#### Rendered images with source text
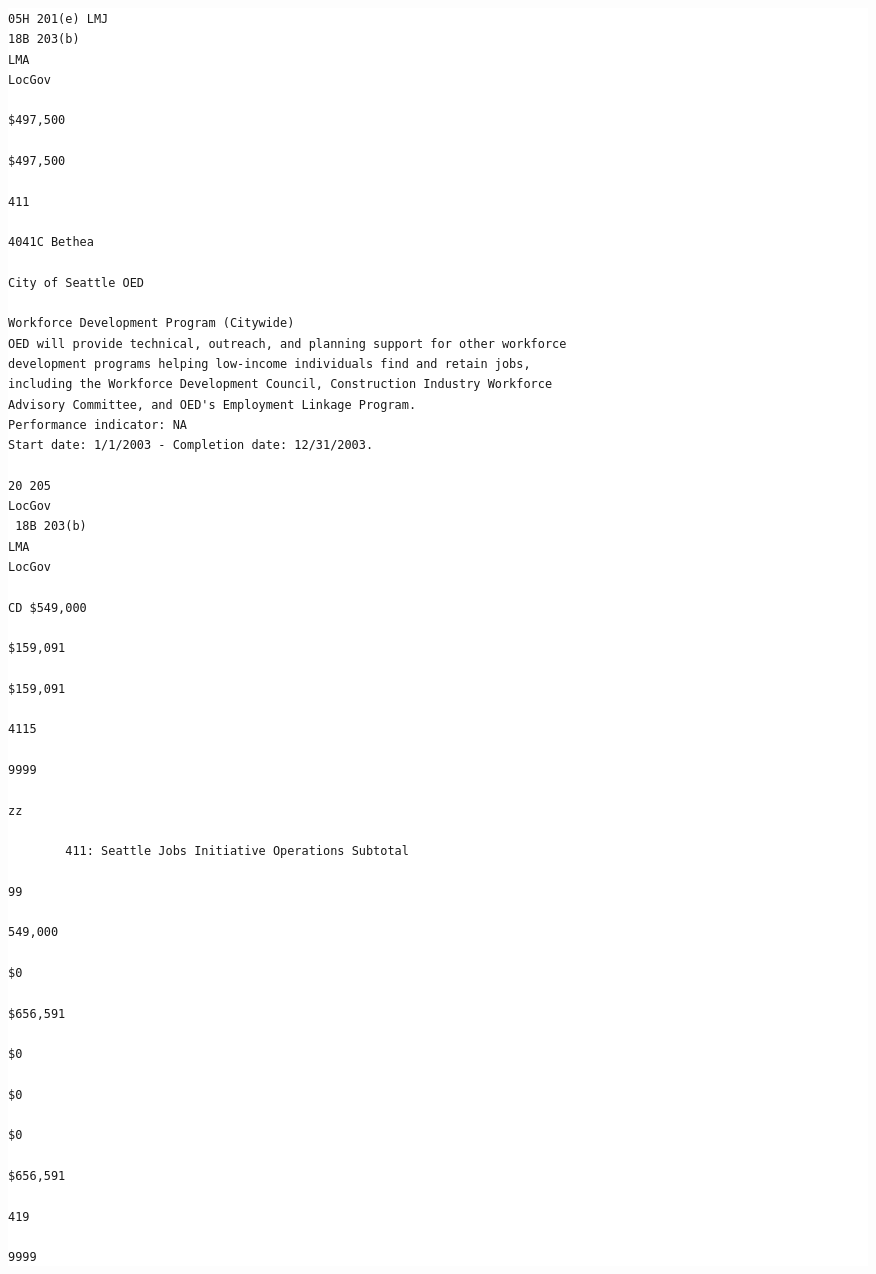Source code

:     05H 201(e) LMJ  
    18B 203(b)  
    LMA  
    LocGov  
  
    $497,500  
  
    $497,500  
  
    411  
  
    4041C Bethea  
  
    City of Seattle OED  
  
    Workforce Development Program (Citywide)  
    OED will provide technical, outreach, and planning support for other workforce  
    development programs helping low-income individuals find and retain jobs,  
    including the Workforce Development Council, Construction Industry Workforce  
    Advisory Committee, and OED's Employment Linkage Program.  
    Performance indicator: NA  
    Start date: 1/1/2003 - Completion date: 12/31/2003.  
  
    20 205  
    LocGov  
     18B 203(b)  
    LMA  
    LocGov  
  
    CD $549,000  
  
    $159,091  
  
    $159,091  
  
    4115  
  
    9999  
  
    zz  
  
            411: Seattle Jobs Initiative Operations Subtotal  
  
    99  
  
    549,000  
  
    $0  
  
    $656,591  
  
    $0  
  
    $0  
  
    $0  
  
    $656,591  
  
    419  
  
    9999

#### Instruction
The answer must be a single number: how many lines of the records contain the string "Seattle".

#### Reply to the exercise
2